FINK: We distinguish the lightning outbreak of light, as movement of bringing-forth, and the coming-forth in it of every specific entity in its movement. The instantaneousness of lightning is an indication of an impermanence. We must understand lightning as the briefest time, precisely as the instantaneousness that is a symbol for the movement of bringing-forth, not itself in time but allowing time.
HEIDEGGER: Isn't lightning eternal, and not merely momentary?
FINK: The problem of the movement that brings-forth, in its relationship to the movement of what is brought-forth, we must think in the nexus of lightning, sun, fire, and also the seasons, in which time is thought. The fiery with Heraclitus must be thought in more aspects, for example, the fire in the sun and the transformations of fire (πυρός τροπαί).
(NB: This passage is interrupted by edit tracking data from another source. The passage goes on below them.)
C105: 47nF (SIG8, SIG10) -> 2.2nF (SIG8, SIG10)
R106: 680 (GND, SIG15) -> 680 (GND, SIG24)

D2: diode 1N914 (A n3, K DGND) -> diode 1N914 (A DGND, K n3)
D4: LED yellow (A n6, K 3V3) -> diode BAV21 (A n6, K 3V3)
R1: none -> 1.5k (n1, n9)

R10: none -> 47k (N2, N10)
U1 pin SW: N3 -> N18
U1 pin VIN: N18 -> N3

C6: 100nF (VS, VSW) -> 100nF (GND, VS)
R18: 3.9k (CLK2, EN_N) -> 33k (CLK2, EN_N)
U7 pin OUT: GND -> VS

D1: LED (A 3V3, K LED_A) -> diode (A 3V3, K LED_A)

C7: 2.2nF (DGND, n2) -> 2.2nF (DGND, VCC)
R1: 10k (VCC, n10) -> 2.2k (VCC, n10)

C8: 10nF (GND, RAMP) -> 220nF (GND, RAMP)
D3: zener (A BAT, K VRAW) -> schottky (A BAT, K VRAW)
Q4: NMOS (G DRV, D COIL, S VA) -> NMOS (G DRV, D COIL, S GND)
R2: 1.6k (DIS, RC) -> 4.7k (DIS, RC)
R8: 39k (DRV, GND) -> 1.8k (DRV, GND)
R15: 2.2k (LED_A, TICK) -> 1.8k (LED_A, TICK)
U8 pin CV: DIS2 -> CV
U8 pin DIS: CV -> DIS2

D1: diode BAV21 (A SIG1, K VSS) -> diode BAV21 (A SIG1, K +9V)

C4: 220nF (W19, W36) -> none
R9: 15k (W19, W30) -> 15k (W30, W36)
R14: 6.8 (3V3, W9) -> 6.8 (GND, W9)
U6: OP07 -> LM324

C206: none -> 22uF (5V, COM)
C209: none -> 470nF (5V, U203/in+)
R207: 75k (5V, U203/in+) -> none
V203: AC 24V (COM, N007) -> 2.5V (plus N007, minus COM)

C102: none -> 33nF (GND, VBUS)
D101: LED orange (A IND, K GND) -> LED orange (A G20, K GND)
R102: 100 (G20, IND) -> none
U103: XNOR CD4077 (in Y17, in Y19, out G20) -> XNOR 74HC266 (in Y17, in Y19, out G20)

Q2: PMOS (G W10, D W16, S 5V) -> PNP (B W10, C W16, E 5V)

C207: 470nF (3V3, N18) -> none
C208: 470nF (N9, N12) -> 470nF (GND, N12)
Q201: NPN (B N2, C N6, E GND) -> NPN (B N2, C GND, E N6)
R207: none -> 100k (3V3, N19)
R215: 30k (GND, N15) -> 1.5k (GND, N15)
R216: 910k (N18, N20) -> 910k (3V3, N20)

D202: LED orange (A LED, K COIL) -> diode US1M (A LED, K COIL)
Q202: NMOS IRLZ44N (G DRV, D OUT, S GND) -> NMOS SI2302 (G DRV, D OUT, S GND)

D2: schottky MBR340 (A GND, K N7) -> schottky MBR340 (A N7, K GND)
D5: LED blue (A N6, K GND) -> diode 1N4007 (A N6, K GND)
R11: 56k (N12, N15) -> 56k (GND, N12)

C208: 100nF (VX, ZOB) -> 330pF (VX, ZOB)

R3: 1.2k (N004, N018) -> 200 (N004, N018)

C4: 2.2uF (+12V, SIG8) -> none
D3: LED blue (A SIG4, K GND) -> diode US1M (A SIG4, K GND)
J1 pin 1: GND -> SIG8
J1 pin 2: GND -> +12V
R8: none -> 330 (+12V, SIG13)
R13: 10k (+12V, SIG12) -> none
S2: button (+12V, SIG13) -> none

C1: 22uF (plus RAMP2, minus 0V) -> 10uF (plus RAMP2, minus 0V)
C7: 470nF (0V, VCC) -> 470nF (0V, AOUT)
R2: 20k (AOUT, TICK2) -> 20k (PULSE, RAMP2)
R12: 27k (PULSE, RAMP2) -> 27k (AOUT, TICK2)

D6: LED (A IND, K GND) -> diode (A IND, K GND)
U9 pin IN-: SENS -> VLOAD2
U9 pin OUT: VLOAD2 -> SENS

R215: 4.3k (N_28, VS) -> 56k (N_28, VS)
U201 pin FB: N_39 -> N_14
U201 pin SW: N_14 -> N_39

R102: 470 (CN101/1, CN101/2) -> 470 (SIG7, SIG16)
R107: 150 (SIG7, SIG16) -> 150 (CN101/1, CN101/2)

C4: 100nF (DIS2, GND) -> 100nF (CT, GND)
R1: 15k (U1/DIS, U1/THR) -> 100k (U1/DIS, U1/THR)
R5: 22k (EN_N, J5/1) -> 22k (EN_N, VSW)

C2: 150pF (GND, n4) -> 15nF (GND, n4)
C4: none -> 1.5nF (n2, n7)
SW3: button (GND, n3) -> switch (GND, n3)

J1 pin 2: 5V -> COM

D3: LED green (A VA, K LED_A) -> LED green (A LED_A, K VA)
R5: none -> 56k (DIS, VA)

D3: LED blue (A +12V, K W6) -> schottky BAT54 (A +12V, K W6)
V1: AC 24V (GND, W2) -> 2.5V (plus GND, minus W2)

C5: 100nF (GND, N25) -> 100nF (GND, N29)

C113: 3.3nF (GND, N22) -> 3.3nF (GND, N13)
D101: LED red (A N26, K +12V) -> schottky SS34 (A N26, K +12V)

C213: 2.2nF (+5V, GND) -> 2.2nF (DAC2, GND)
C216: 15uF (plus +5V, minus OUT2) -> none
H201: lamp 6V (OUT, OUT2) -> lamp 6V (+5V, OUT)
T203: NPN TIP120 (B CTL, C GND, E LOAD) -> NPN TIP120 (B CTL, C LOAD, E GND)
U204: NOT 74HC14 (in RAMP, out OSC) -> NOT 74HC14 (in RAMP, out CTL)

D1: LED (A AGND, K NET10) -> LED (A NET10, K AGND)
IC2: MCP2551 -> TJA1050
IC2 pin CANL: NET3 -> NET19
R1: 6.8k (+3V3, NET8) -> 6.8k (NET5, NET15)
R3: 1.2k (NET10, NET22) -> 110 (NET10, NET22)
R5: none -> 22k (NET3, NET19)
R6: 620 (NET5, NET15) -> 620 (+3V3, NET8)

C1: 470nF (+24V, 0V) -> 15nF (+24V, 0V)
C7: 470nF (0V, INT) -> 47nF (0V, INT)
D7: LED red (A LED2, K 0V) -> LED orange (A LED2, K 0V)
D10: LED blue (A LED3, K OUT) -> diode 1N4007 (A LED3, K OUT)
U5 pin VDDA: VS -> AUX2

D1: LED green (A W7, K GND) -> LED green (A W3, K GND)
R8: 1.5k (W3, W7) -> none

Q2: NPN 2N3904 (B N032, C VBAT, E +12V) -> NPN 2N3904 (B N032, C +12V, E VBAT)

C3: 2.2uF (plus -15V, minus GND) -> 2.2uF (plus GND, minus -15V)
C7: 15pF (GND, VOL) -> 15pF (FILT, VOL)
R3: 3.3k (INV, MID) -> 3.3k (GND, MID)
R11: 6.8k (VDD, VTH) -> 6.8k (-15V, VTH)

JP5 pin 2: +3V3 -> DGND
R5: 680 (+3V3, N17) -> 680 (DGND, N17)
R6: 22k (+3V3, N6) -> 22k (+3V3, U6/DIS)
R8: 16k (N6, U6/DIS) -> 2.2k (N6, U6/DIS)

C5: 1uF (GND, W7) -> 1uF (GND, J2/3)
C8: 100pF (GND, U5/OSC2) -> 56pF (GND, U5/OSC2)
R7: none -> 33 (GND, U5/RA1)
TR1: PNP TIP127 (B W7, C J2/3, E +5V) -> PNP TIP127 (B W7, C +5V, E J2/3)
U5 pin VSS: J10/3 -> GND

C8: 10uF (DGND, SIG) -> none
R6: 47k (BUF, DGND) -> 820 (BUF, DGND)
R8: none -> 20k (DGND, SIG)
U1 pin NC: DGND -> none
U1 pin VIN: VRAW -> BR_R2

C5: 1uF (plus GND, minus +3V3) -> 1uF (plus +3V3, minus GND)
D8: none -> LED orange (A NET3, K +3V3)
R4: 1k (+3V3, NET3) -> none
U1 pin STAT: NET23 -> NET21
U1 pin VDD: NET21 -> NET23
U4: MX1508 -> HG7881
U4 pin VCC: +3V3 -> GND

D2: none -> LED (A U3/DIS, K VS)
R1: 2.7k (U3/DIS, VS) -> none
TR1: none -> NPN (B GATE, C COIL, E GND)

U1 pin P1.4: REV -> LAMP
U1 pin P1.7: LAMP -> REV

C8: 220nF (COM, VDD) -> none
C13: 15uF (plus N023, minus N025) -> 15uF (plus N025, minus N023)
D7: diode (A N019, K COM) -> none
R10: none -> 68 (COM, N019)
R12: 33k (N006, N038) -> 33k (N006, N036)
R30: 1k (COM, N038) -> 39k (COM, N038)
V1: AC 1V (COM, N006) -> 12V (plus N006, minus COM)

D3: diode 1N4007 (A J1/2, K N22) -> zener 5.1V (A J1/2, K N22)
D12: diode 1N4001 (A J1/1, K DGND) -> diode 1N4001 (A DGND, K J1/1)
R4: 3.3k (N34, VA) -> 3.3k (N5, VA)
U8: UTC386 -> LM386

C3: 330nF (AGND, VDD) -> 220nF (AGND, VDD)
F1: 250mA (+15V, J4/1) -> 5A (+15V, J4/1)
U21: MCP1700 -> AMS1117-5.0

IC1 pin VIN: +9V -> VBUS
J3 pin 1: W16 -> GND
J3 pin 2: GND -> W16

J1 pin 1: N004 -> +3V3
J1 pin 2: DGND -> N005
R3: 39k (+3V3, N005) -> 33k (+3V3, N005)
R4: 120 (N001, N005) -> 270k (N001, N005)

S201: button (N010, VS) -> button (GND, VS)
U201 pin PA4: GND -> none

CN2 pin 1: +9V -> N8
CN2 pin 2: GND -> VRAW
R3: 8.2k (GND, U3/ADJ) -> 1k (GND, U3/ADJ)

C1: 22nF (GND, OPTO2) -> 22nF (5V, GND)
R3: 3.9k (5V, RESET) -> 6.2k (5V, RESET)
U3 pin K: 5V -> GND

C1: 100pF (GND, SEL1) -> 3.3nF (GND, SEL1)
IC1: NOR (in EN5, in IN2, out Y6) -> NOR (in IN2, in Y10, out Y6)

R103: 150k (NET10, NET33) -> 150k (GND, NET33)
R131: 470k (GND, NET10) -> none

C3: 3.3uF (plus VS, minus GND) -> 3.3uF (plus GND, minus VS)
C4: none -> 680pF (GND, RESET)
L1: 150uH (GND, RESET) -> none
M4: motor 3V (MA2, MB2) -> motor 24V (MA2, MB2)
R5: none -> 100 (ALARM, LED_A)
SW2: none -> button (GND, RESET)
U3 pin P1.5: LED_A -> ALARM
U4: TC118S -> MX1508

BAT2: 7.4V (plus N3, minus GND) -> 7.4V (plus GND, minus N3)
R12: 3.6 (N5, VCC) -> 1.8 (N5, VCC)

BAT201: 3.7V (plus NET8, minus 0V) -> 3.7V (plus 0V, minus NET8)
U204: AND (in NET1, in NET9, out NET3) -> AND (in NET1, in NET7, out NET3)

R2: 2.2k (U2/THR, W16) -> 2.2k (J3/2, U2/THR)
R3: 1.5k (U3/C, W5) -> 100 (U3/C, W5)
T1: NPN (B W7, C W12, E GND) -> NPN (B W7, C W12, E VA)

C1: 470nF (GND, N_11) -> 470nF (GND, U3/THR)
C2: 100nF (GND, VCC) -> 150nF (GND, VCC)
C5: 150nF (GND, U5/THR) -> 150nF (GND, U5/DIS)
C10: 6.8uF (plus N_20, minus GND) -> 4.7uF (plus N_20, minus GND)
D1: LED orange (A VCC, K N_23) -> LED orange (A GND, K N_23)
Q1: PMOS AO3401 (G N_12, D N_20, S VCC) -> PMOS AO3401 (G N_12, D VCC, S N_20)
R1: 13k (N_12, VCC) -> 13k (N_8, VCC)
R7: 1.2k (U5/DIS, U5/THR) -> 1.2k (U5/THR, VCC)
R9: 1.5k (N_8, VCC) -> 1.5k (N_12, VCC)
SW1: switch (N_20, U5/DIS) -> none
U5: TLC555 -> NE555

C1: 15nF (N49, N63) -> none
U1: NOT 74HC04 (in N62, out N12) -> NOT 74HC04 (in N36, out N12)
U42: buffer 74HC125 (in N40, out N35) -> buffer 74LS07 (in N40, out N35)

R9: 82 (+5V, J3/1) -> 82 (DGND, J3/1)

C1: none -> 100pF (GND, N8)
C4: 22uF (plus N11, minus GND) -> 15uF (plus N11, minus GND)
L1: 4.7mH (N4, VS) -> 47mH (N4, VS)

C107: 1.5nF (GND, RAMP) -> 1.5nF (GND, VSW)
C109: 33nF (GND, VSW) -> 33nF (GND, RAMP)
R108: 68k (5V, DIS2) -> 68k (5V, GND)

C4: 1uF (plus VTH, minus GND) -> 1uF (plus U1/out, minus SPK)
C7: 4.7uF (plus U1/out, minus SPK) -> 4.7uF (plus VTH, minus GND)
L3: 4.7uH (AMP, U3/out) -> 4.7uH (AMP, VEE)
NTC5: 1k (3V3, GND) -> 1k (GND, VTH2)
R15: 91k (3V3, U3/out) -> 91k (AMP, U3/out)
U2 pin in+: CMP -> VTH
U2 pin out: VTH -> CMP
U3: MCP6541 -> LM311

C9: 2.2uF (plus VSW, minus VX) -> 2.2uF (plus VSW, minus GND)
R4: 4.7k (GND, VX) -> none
Fire, which underlies everything, is the bringing-forth that withdraws itself in its transformations as that which is brought-forth. I would like to bring πάντα διὰ πάντων in Fr. 41 into connection with πυρὸς τροπαί. {GA 15: 23} Lightning is the sudden burst of light in the dark of night. If now the lightning is perpetual, it is a symbol for the movement of bringing-forth.
HEIDEGGER: Are you opposed to an identification of lightning, fire, and also war?
FINK: No, but the identification here is one of identity and nonidentity.
HEIDEGGER: We must then understand identity as belonging-together.
FINK: Lightning, fire, sun, war, λόγος, and σοφόν are different lines of thinking on one and the same ground. In πυρός τροπαί the ground of everything is thought, which, changing itself over, shifts into water and earth.
HEIDEGGER: Thus, you mean the transformations of things with respect to one ground.
FINK: The ground meant here is not some substance or the absolute, but light and time.
HEIDEGGER: If we now stay with our source material and especially with the question concerning διὰ in Fr. 41, can't we then determine διὰ from steering (οἰακίζειν)? What does steering mean?